In Krisensituationen versucht man, die eigene Identität und die der Gruppe zu stärken. Und sei es, indem man Selbstmord begeht. »Ein heiliger Krieger zu sein, der sich für die kollektive Sache aufopfert«, so Wirth, »bedeutet eine ungeheure Steigerung des eigenen Narzissmus, dann kann man sich groß und von allen anerkannt fühlen. Häufig kommen Jugendliche, die ein ganz schlechtes Selbstwertgefühl haben, in diese Rolle.«

Der Psychoanalytiker Vamik Volkan erklärte die Selbstmordattentate mit einer Regression, einer Verkindlichung der Personen, die eine individuelle Identität gar nicht mehr denken. Das individuelle Überleben ist unwichtig, solange die Gruppe in ihrer Moral gestärkt wird.
»Selbstvergottung« der USA
Die USA funktioniert nach einem ähnlichen Muster. Das übersteigerte narzisstische Selbstbild der Amerikaner – eine Art »Selbstvergottung« so Wirth – führt zu einem unrealistischen Weltbild.

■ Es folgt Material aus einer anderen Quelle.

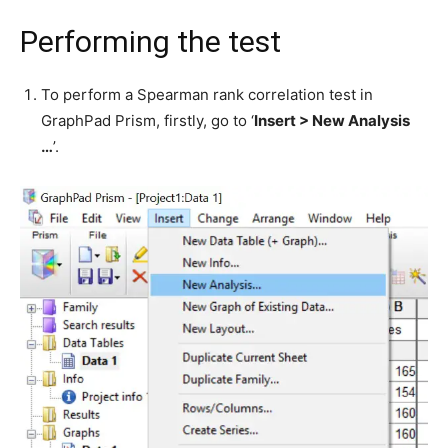
Performing the test
To perform a Spearman rank correlation test in
GraphPad Prism, firstly, go to ‘
Insert > New Analysis
…
’.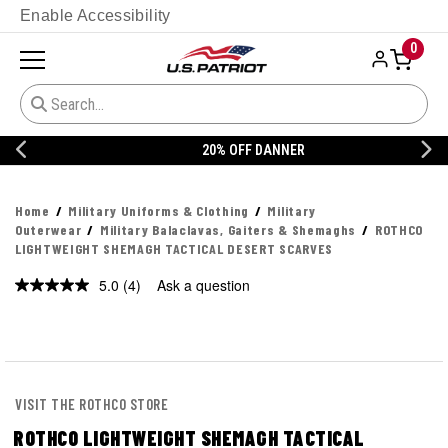
Enable Accessibility
0
20% OFF DANNER
Home
Military Uniforms & Clothing
Military
Outerwear
Military Balaclavas, Gaiters & Shemaghs
ROTHCO
LIGHTWEIGHT SHEMAGH TACTICAL DESERT SCARVES
5.0
(4)
Ask a question
Read
4
Reviews.
Same
page
link.
VISIT THE ROTHCO STORE
ROTHCO LIGHTWEIGHT SHEMAGH TACTICAL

Die amerikanische Gesellschaft könnte in die Versuchung geraten, schreibt Wirth in seinem Buch »Der 11. September«, das Trauma zum fixen Bestandteil der nationalen Identität zu machen. Als »gewähltes Trauma« würde es jede aggressive Handlung rechtfertigen, um das narzisstische Gefühl der Unverwundbarkeit wieder herzustellen.

Lloyd de Mause macht in seinem Buch »Das emotionale Leben der Nationen« zudem darauf aufmerksam, dass Nationen emotionale Zyklen durchlaufen. Sie geraten außer Kontrolle, wenn ihre Führer als schwach betrachtet werden. Kriege werden aus emotionalen Gründen begonnen.
Kultur als Bollwerk
Kultur ist für Freud das einzige Bollwerk gegen den Krieg. Es geht um den Kampf des Eros – der Kraft, die gesellschaftliche Bindungen sucht – mit dem Destruktionstrieb. Dieser Kampf steht auf des Messer Schneide.